Hi all, I am working on a hypothesis that might seem surprizing to some of you. Since the nebula theory needs multiple suppositions that I consider unrealistic, I have tested the hypothesis that the planets emerged from the Sun, out of an explosion.
I want to share and test this hypothesis with you.
I have successfully checked the hypothesis that a sunspot and its surroundings got an electromagnetic explosion. It went as follows:
- a huge E-M explosion occasioned 4 loops consisting of protons, and 4 counter-loops, consisting of electrons, which followed an external magnetic line of the Sun. (The Sun's matter is ionized).
Then I checked the electromagnetic repel of the erupted parallel loops (gas planets and core planets separately), and I found:
- an excellent fit between the distances of the actual orbits and the original E-M repel accelerations at the moment of explosion, for the gas planets.

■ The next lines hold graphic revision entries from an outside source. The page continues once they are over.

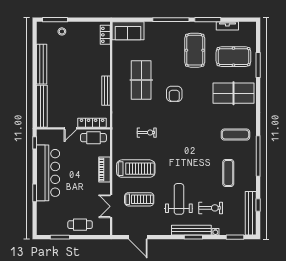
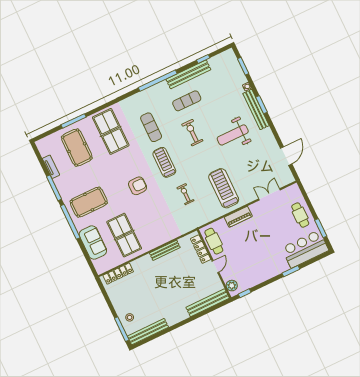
sofa: (128, 31) -> (93, 243), moved
locker: (105, 35) -> (118, 274), width x1.53
pool table: (195, 50) -> (89, 202), moved
bench: (42, 64) -> (148, 332), moved
table tennis table: (141, 80) -> (124, 235), moved, turned 90
door: (70, 128) -> (215, 267), hinge flipped
plant: (47, 135) -> (232, 286), added
exercise mat: (235, 135) -> (151, 127), moved
bar counter: (48, 173) -> (305, 249), moved, width x0.73
treadmill: (139, 199) -> (164, 162), moved
double door: (111, 206) -> (269, 194), swing flipped
exercise bike: (211, 208) -> (192, 133), moved
bench: (251, 213) -> (188, 74), moved

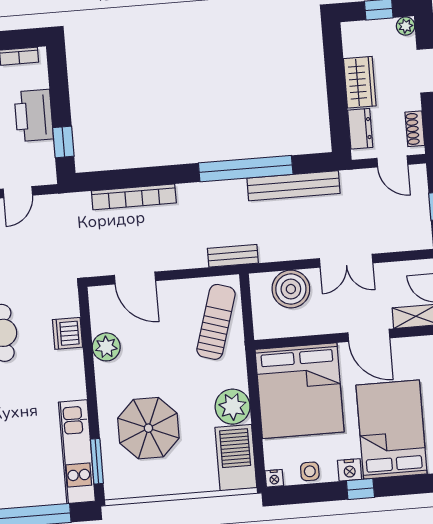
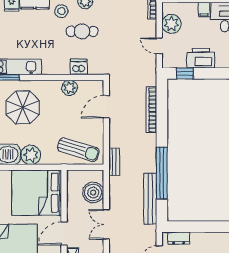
wardrobe: (360, 82) -> (204, 240), removed

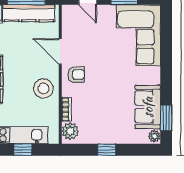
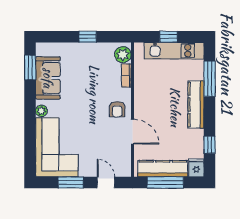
armchair: (76, 75) -> (117, 109), turned -90
stool: (43, 88) -> (149, 96), removed
plant: (154, 136) -> (41, 111), moved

- the same excellent fit for the core planets.
- an excellent fit between Jupiter's spin and the temperature of the Sun (kinetic comparison).
I got a statistical probability of such an hypothesis to be more than 98% of certitude.
Furthermore, I found a perfect fit between the following:
- the 4 core-planets correspond with the number of electrons of the explosion and the 4 gas planets correspond with the same number of protons. This is confirmed by the equalization of the linear momentum of the core-group and the gas-group.
Finally, from gravitomagnetism we know that any possible inclination of an orbit will end up in a prograde, equatorial orbit, caused by the spin of the Sun, which is transmitted to the surroundings by gravity.